Problem
Start to finish, print the entries exactly, and carry none of the pictures over.

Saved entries
= Beginning of Section =
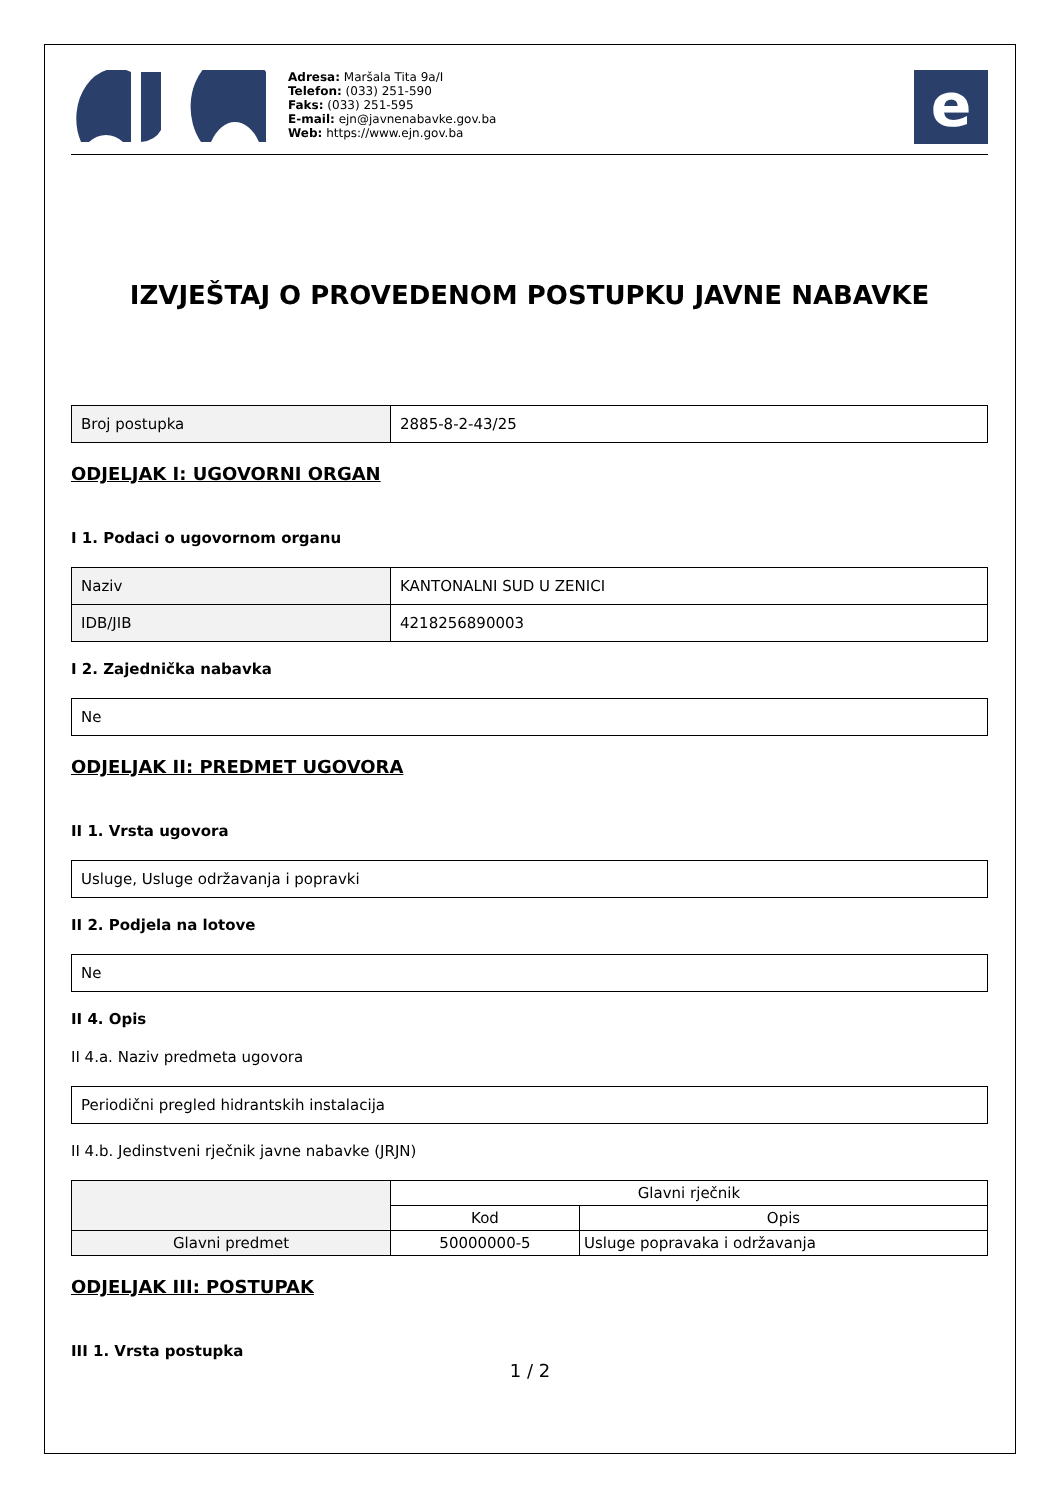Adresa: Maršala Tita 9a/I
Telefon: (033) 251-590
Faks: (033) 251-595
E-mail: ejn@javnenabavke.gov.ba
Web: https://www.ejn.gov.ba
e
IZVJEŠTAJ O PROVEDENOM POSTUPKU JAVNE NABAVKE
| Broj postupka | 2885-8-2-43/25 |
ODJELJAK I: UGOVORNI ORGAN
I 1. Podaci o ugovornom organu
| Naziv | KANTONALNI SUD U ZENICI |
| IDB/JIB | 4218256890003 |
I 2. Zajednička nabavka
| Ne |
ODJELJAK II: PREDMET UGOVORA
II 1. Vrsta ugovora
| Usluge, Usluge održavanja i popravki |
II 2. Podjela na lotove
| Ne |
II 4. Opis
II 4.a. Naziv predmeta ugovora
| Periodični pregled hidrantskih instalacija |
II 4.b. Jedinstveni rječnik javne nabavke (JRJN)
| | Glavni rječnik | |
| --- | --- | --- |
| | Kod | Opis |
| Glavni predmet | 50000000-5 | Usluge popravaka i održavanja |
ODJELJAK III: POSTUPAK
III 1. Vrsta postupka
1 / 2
= End of Section =
Reply to the exercise
Adresa: Maršala Tita 9a/I
Telefon: (033) 251-590
Faks: (033) 251-595
E-mail: ejn@javnenabavke.gov.ba
Web: https://www.ejn.gov.ba
e
IZVJEŠTAJ O PROVEDENOM POSTUPKU JAVNE NABAVKE
| Broj postupka | 2885-8-2-43/25 |
ODJELJAK I: UGOVORNI ORGAN
I 1. Podaci o ugovornom organu
| Naziv | KANTONALNI SUD U ZENICI |
| IDB/JIB | 4218256890003 |
I 2. Zajednička nabavka
| Ne |
ODJELJAK II: PREDMET UGOVORA
II 1. Vrsta ugovora
| Usluge, Usluge održavanja i popravki |
II 2. Podjela na lotove
| Ne |
II 4. Opis
II 4.a. Naziv predmeta ugovora
| Periodični pregled hidrantskih instalacija |
II 4.b. Jedinstveni rječnik javne nabavke (JRJN)
| | Glavni rječnik | |
| --- | --- | --- |
| | Kod | Opis |
| Glavni predmet | 50000000-5 | Usluge popravaka i održavanja |
ODJELJAK III: POSTUPAK
III 1. Vrsta postupka
1 / 2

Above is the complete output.